Data provided:
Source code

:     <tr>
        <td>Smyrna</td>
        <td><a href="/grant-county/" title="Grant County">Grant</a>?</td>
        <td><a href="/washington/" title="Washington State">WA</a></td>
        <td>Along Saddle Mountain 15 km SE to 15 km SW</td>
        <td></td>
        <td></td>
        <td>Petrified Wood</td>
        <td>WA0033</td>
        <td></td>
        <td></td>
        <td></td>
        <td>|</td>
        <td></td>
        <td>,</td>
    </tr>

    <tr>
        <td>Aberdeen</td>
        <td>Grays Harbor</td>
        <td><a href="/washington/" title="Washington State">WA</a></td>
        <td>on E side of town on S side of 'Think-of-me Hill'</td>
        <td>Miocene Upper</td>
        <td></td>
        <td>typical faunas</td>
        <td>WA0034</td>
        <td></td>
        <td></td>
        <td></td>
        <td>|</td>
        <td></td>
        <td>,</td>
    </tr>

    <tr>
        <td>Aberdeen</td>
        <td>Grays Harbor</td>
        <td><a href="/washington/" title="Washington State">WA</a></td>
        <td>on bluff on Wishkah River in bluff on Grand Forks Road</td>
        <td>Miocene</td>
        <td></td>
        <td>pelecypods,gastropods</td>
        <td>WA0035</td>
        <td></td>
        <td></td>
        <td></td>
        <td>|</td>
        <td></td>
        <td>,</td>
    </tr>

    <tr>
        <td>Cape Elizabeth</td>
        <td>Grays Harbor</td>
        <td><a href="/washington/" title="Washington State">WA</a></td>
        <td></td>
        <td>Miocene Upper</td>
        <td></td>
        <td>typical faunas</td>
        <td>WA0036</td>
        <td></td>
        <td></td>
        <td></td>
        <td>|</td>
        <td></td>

Problem to work on: Reproduce every line of the items above character for character, changing nothing.

Response:
Source code

:     <tr>
        <td>Smyrna</td>
        <td><a href="/grant-county/" title="Grant County">Grant</a>?</td>
        <td><a href="/washington/" title="Washington State">WA</a></td>
        <td>Along Saddle Mountain 15 km SE to 15 km SW</td>
        <td></td>
        <td></td>
        <td>Petrified Wood</td>
        <td>WA0033</td>
        <td></td>
        <td></td>
        <td></td>
        <td>|</td>
        <td></td>
        <td>,</td>
    </tr>

    <tr>
        <td>Aberdeen</td>
        <td>Grays Harbor</td>
        <td><a href="/washington/" title="Washington State">WA</a></td>
        <td>on E side of town on S side of 'Think-of-me Hill'</td>
        <td>Miocene Upper</td>
        <td></td>
        <td>typical faunas</td>
        <td>WA0034</td>
        <td></td>
        <td></td>
        <td></td>
        <td>|</td>
        <td></td>
        <td>,</td>
    </tr>

    <tr>
        <td>Aberdeen</td>
        <td>Grays Harbor</td>
        <td><a href="/washington/" title="Washington State">WA</a></td>
        <td>on bluff on Wishkah River in bluff on Grand Forks Road</td>
        <td>Miocene</td>
        <td></td>
        <td>pelecypods,gastropods</td>
        <td>WA0035</td>
        <td></td>
        <td></td>
        <td></td>
        <td>|</td>
        <td></td>
        <td>,</td>
    </tr>

    <tr>
        <td>Cape Elizabeth</td>
        <td>Grays Harbor</td>
        <td><a href="/washington/" title="Washington State">WA</a></td>
        <td></td>
        <td>Miocene Upper</td>
        <td></td>
        <td>typical faunas</td>
        <td>WA0036</td>
        <td></td>
        <td></td>
        <td></td>
        <td>|</td>
        <td></td>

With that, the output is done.